**Exercise data:**
· · · ·
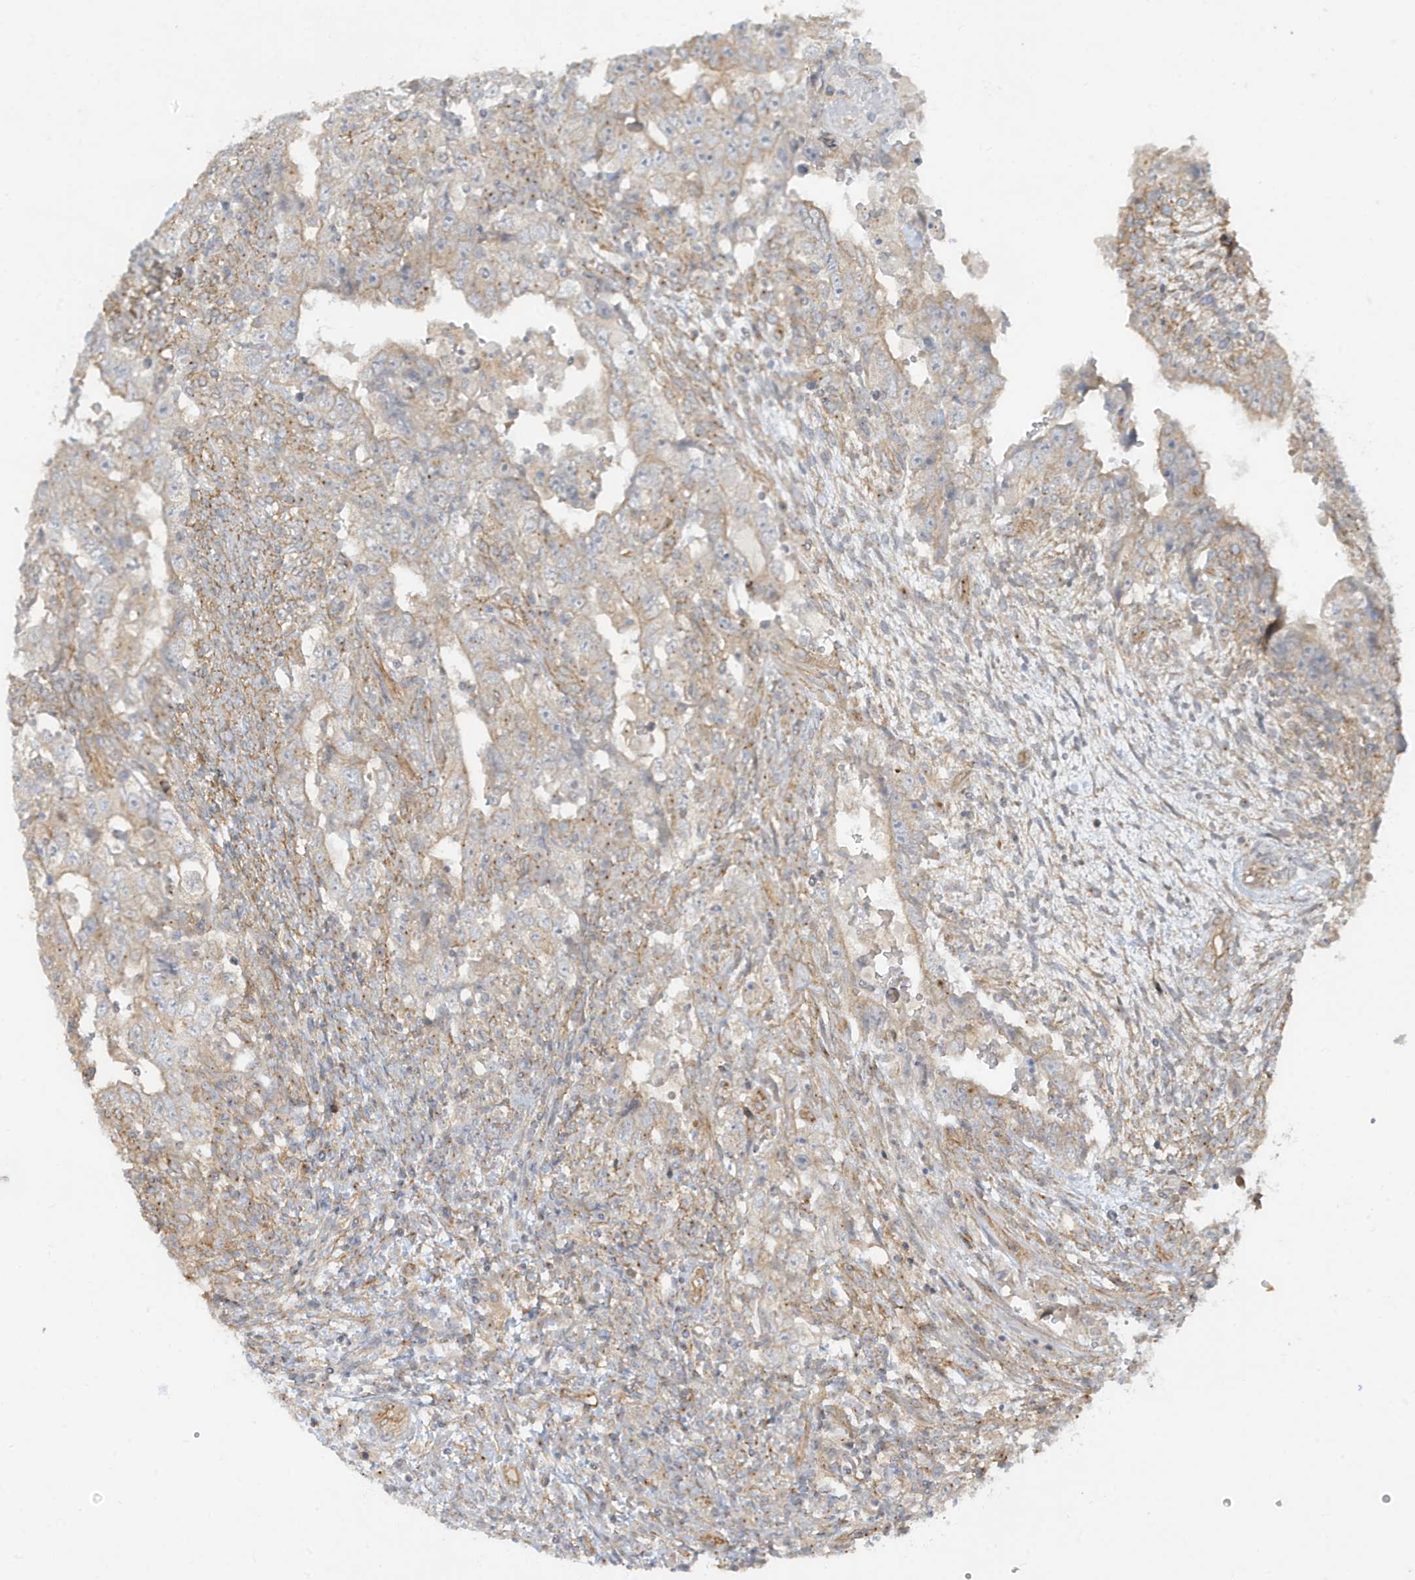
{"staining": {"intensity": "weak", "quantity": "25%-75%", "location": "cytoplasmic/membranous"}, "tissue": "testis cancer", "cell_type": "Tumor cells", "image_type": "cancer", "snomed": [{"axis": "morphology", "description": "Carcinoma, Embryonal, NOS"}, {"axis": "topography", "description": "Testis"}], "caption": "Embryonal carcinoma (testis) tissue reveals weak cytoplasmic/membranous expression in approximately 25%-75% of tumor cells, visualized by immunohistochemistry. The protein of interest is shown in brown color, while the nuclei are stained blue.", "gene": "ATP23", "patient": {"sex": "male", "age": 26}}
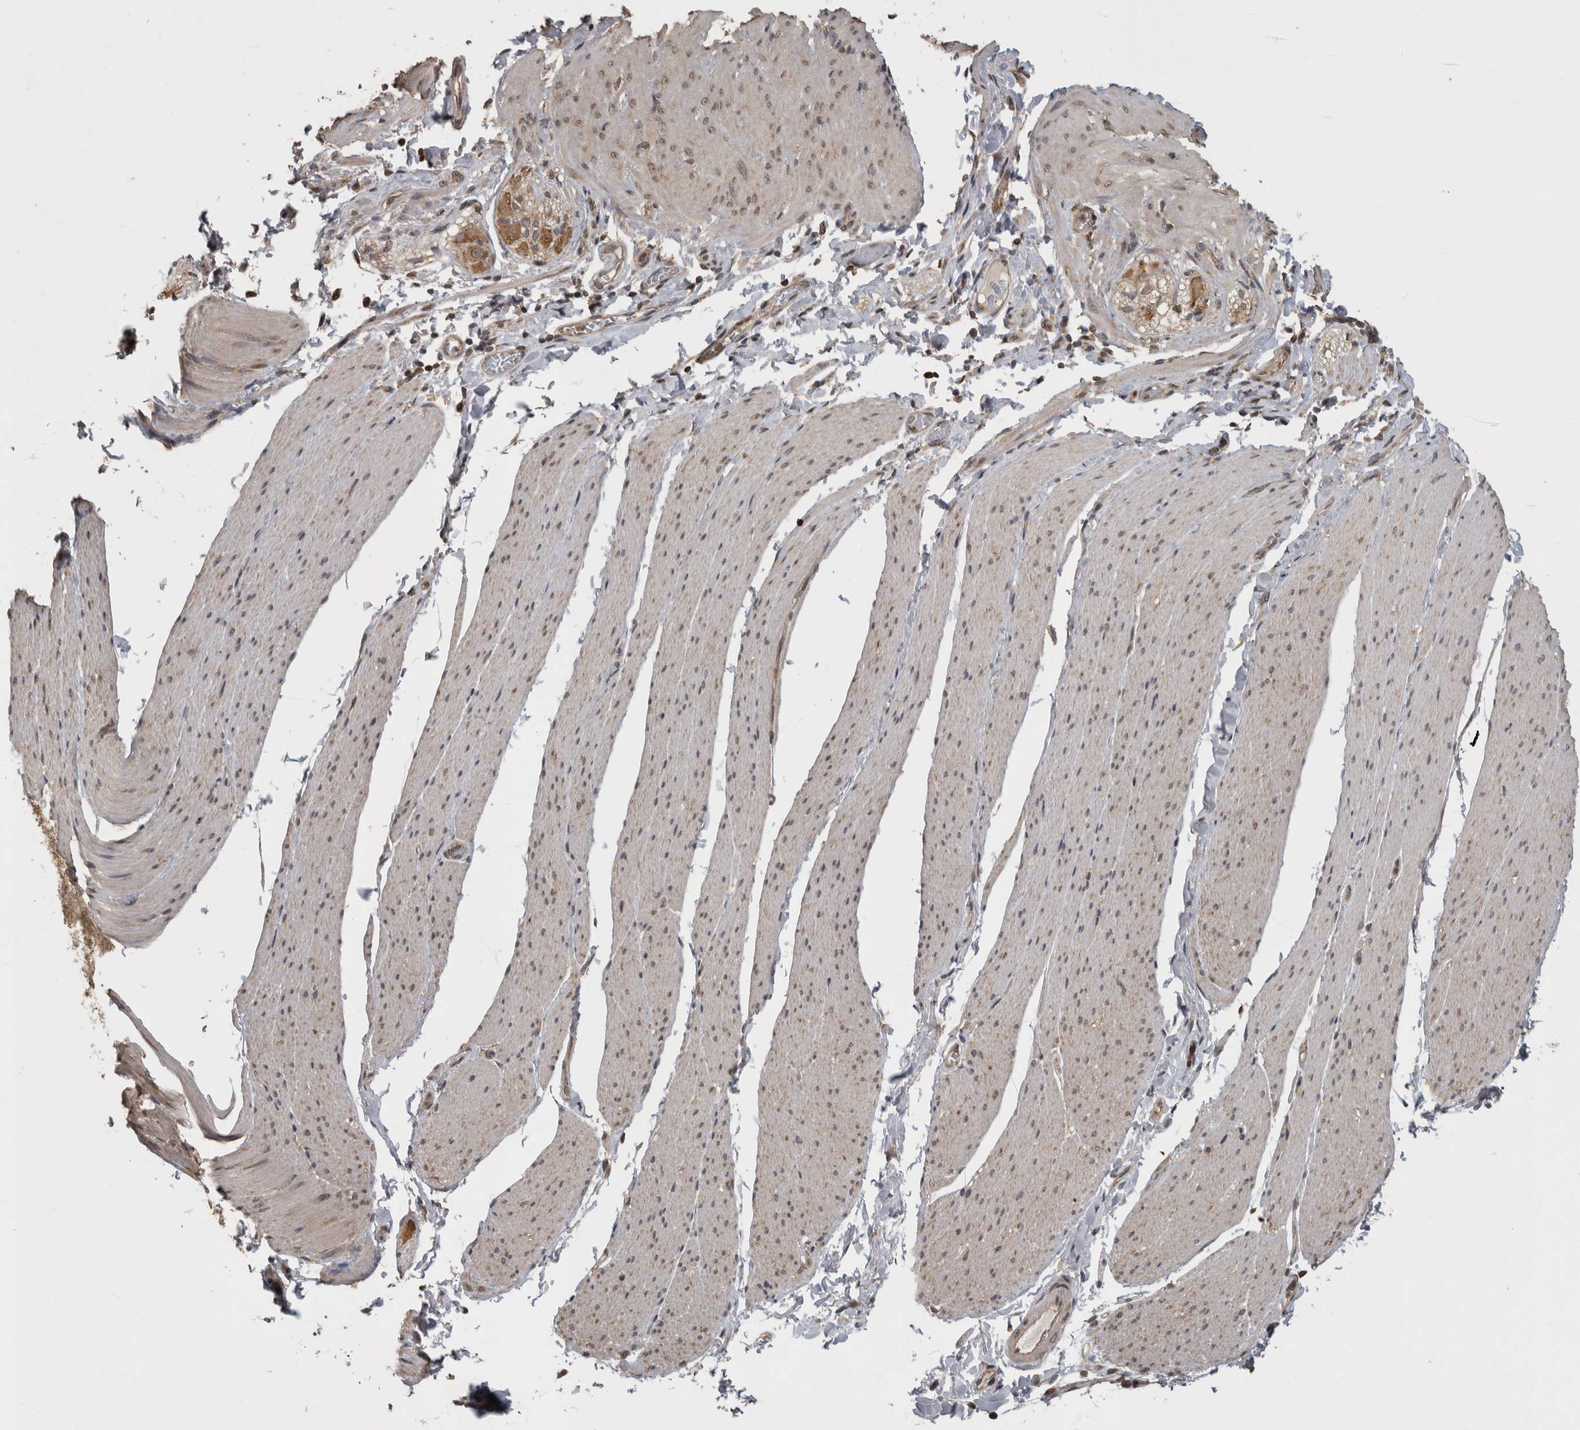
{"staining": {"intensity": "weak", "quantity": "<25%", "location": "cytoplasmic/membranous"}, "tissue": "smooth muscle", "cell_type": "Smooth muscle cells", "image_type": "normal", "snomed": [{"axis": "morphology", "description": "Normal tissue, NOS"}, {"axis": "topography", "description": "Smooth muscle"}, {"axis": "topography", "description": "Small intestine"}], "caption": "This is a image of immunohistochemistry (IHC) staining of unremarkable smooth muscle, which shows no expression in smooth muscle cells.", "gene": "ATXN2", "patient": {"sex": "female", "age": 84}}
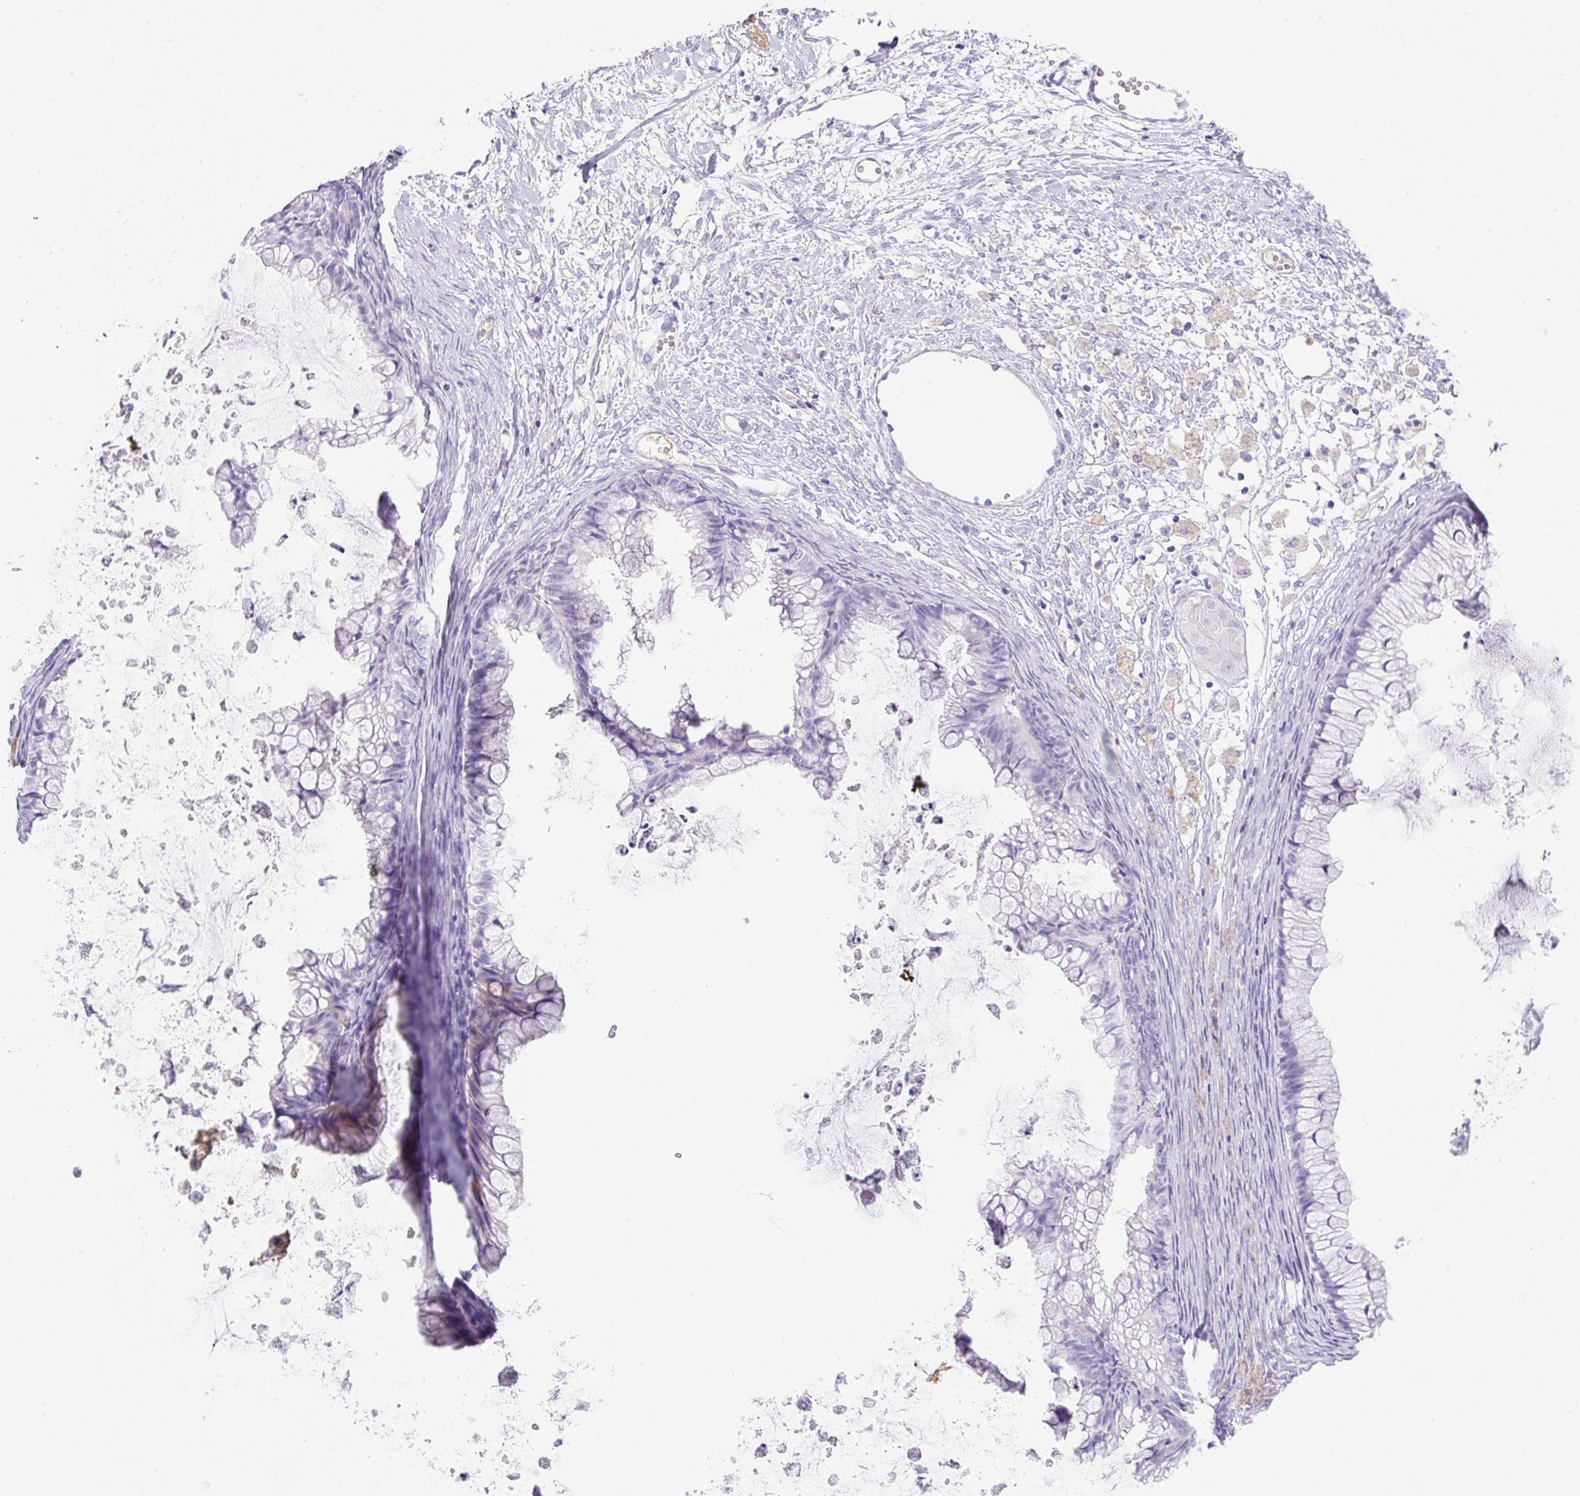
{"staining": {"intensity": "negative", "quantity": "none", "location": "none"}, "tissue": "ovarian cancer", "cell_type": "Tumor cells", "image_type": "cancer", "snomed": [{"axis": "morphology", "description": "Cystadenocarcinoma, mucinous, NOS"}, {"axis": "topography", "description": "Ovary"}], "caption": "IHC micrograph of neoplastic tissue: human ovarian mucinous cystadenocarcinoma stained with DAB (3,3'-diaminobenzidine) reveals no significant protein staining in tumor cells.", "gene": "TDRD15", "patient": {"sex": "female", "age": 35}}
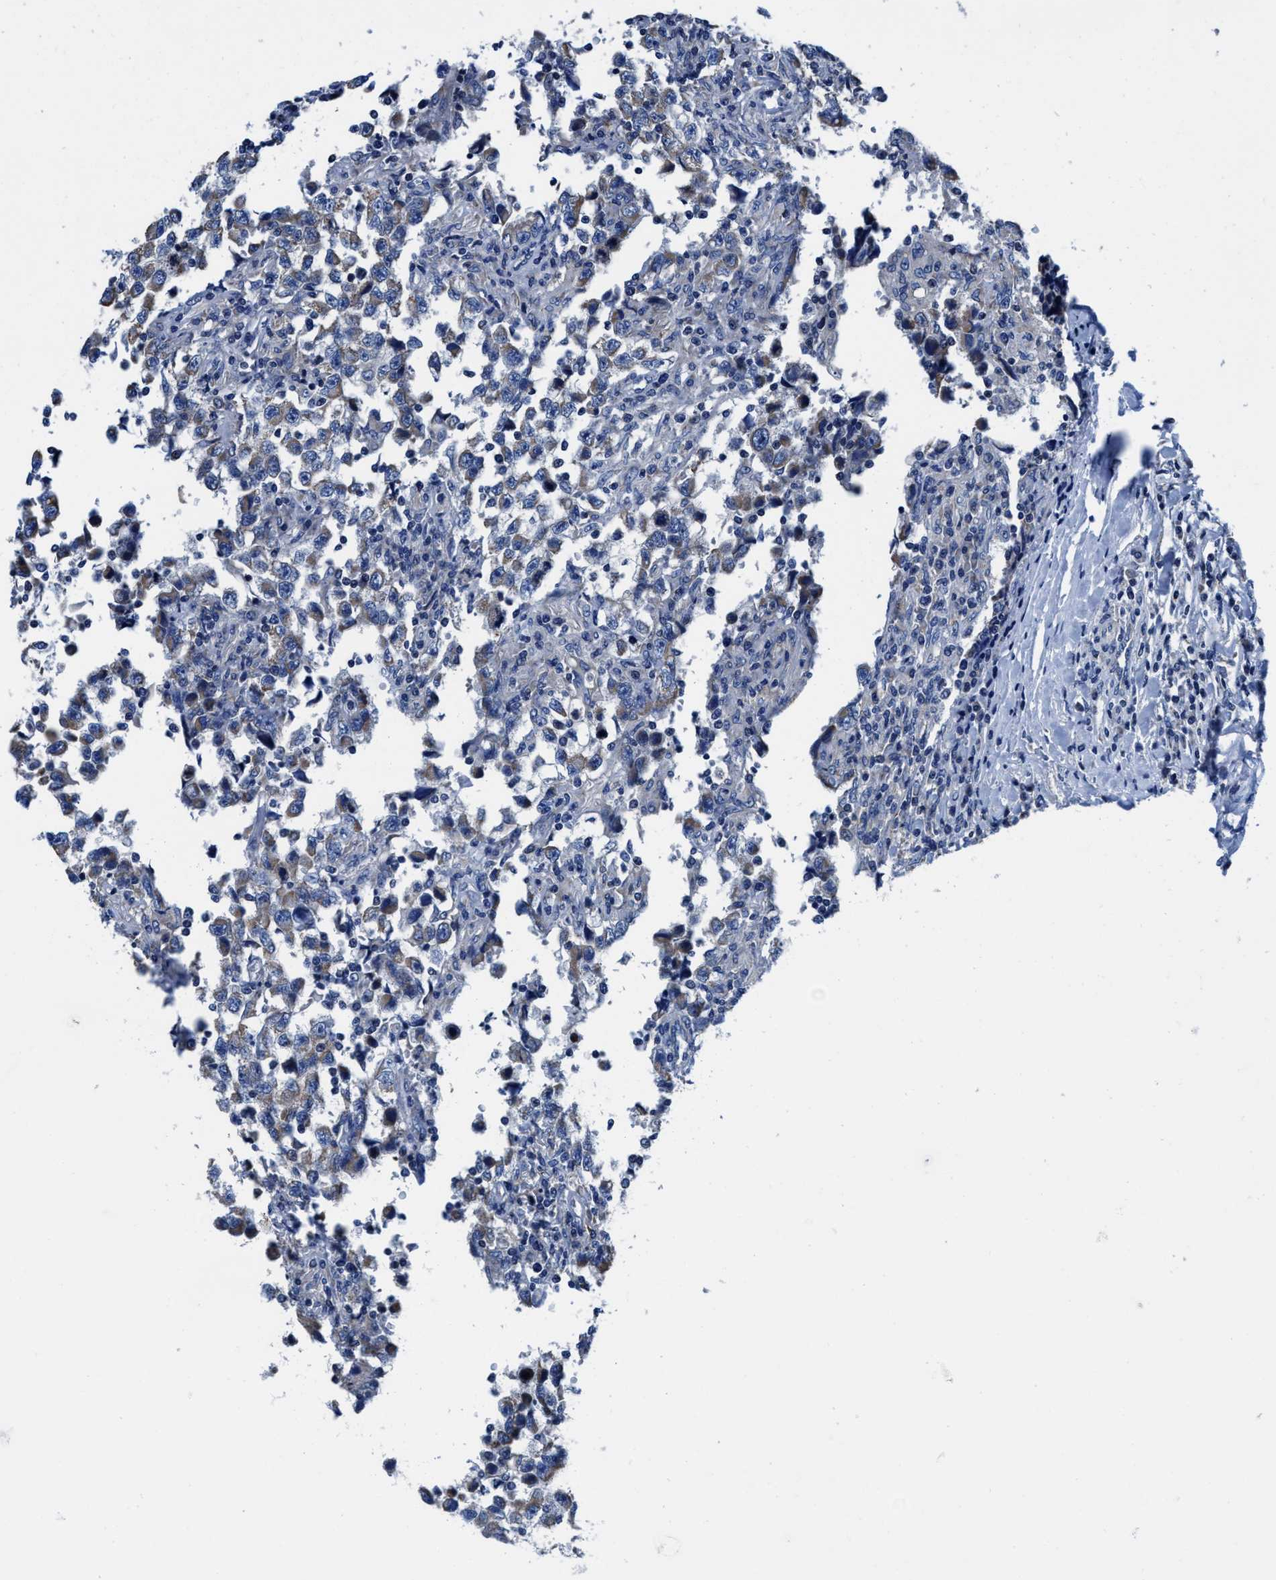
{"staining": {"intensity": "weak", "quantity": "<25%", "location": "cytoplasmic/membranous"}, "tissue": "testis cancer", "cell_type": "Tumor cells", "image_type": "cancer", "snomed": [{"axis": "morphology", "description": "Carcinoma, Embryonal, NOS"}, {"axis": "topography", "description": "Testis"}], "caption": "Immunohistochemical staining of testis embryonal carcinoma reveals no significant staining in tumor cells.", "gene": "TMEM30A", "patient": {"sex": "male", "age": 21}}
· · · ·
Provide a precise transcription of the listing, excluding each picture.

{"staining": {"intensity": "weak", "quantity": "25%-75%", "location": "cytoplasmic/membranous"}, "tissue": "testis cancer", "cell_type": "Tumor cells", "image_type": "cancer", "snomed": [{"axis": "morphology", "description": "Carcinoma, Embryonal, NOS"}, {"axis": "topography", "description": "Testis"}], "caption": "Embryonal carcinoma (testis) tissue reveals weak cytoplasmic/membranous expression in approximately 25%-75% of tumor cells, visualized by immunohistochemistry. The protein of interest is shown in brown color, while the nuclei are stained blue.", "gene": "ATP23", "patient": {"sex": "male", "age": 26}}
{"staining": {"intensity": "weak", "quantity": "<25%", "location": "cytoplasmic/membranous"}, "tissue": "smooth muscle", "cell_type": "Smooth muscle cells", "image_type": "normal", "snomed": [{"axis": "morphology", "description": "Normal tissue, NOS"}, {"axis": "topography", "description": "Smooth muscle"}, {"axis": "topography", "description": "Small intestine"}], "caption": "This is a image of immunohistochemistry (IHC) staining of unremarkable smooth muscle, which shows no expression in smooth muscle cells.", "gene": "ATXN2", "patient": {"sex": "female", "age": 84}}
{"staining": {"intensity": "negative", "quantity": "none", "location": "none"}, "tissue": "ovarian cancer", "cell_type": "Tumor cells", "image_type": "cancer", "snomed": [{"axis": "morphology", "description": "Cystadenocarcinoma, mucinous, NOS"}, {"axis": "topography", "description": "Ovary"}], "caption": "IHC micrograph of neoplastic tissue: human ovarian mucinous cystadenocarcinoma stained with DAB (3,3'-diaminobenzidine) reveals no significant protein staining in tumor cells.", "gene": "TDRD15", "patient": {"sex": "female", "age": 35}}
{"staining": {"intensity": "weak", "quantity": "<25%", "location": "cytoplasmic/membranous"}, "tissue": "testis cancer", "cell_type": "Tumor cells", "image_type": "cancer", "snomed": [{"axis": "morphology", "description": "Carcinoma, Embryonal, NOS"}, {"axis": "topography", "description": "Testis"}], "caption": "Immunohistochemical staining of testis embryonal carcinoma reveals no significant staining in tumor cells.", "gene": "TMEM30A", "patient": {"sex": "male", "age": 21}}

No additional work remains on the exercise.